◆ **Required action**:
When the string "bort" appears in a line of the records, show the whole line.

◆ **Recorded information**:

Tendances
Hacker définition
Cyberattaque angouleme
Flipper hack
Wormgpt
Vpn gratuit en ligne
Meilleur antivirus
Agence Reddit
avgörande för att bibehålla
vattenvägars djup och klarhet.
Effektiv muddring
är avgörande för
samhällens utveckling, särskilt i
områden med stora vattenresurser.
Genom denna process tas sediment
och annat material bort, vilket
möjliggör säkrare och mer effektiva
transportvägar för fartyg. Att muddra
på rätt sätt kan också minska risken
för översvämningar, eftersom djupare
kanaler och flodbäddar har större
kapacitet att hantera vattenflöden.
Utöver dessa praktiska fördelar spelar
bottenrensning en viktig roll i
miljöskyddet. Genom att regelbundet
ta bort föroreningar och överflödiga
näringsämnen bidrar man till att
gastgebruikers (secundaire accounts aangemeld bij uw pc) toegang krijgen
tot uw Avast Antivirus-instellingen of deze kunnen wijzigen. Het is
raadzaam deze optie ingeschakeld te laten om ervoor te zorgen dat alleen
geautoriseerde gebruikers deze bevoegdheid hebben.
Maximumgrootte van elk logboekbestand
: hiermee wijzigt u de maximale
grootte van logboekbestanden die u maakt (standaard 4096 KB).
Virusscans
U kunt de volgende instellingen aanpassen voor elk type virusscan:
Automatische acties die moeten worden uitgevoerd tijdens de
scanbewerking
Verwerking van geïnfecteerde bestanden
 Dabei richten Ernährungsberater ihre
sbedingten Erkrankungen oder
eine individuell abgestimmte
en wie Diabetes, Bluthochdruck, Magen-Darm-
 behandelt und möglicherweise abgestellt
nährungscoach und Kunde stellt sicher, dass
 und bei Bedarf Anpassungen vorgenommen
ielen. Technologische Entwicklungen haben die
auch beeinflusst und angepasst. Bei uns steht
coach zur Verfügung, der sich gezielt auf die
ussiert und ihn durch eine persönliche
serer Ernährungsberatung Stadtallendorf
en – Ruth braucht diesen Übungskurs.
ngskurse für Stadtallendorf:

◆ **Response to the exercise**:
och annat material bort, vilket
ta bort föroreningar och överflödiga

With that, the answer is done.